* [Stored data]:
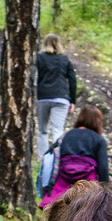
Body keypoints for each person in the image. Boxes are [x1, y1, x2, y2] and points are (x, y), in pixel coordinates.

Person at [42, 104, 110, 205]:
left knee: (59, 207)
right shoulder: (99, 139)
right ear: (97, 121)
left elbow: (48, 155)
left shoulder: (66, 135)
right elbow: (103, 167)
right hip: (88, 181)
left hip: (63, 178)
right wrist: (106, 190)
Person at [34, 33, 79, 162]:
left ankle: (42, 159)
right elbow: (72, 80)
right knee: (58, 130)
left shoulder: (39, 58)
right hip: (61, 98)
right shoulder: (64, 59)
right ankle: (55, 159)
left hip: (43, 97)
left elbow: (34, 77)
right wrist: (72, 100)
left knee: (42, 129)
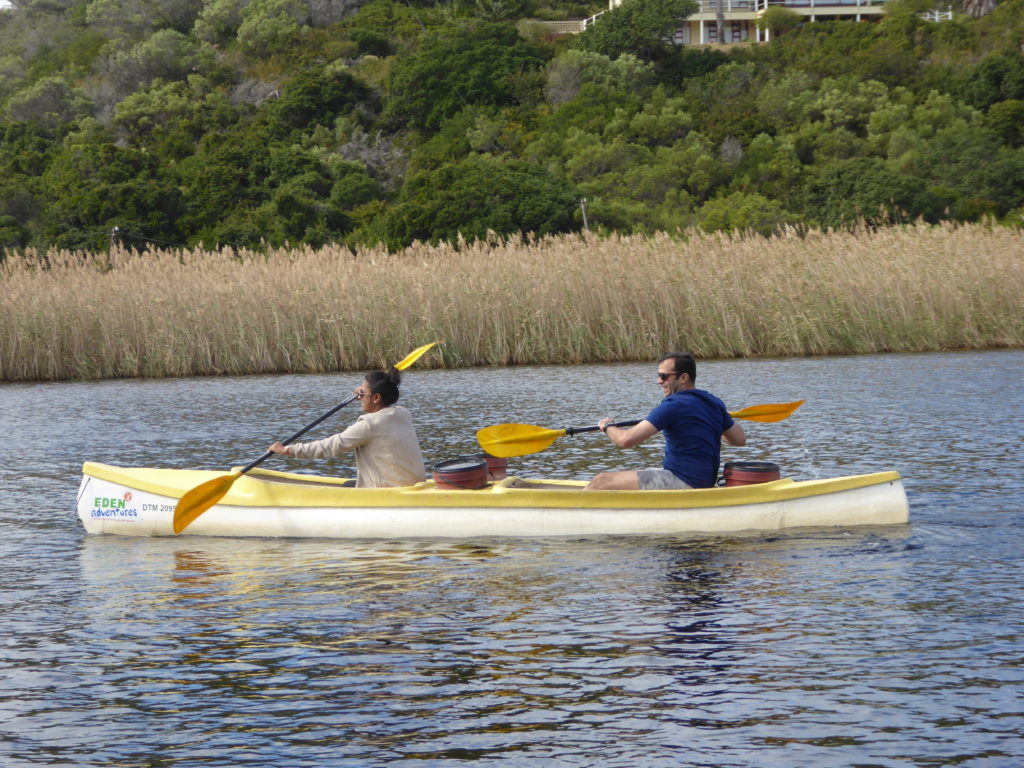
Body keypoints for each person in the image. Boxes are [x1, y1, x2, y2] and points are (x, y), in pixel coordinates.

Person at [585, 352, 746, 491]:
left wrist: (607, 426)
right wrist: (704, 427)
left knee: (601, 480)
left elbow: (625, 440)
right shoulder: (714, 403)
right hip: (704, 481)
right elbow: (739, 439)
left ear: (683, 378)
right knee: (644, 471)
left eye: (664, 376)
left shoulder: (673, 405)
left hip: (683, 480)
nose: (659, 381)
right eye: (658, 375)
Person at [268, 368, 426, 488]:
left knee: (346, 487)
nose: (359, 398)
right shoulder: (403, 413)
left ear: (377, 398)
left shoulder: (369, 425)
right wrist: (366, 392)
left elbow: (332, 446)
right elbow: (376, 396)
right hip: (410, 485)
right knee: (348, 485)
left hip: (387, 490)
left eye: (362, 393)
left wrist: (288, 450)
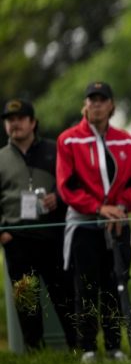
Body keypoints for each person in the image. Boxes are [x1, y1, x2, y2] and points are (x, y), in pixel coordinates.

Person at [57, 82, 131, 363]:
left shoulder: (126, 141)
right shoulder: (69, 140)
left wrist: (119, 209)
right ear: (85, 105)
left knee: (114, 284)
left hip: (117, 223)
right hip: (84, 225)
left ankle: (113, 346)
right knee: (86, 286)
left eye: (101, 99)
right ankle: (88, 348)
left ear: (111, 105)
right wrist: (98, 208)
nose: (96, 104)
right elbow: (67, 186)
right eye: (91, 99)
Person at [0, 98, 77, 351]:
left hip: (52, 235)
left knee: (64, 293)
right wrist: (2, 233)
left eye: (20, 119)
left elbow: (72, 184)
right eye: (10, 121)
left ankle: (77, 347)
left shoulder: (55, 150)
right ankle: (34, 350)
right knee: (26, 300)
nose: (15, 124)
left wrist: (60, 197)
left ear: (33, 122)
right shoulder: (1, 158)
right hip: (17, 238)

* [Your goal]:
Your answer must consist solely of the lines above between the line holding "left hip: (63, 178)" and the line holding "left hip: (43, 97)", inclusive, copied exactly.

* [Worked solution]:
left hip: (63, 178)
right wrist: (106, 190)
Person at [34, 33, 79, 162]:
left ankle: (42, 159)
right elbow: (72, 80)
right knee: (58, 130)
left shoulder: (39, 58)
right hip: (61, 98)
right shoulder: (64, 59)
right ankle: (55, 159)
left hip: (43, 97)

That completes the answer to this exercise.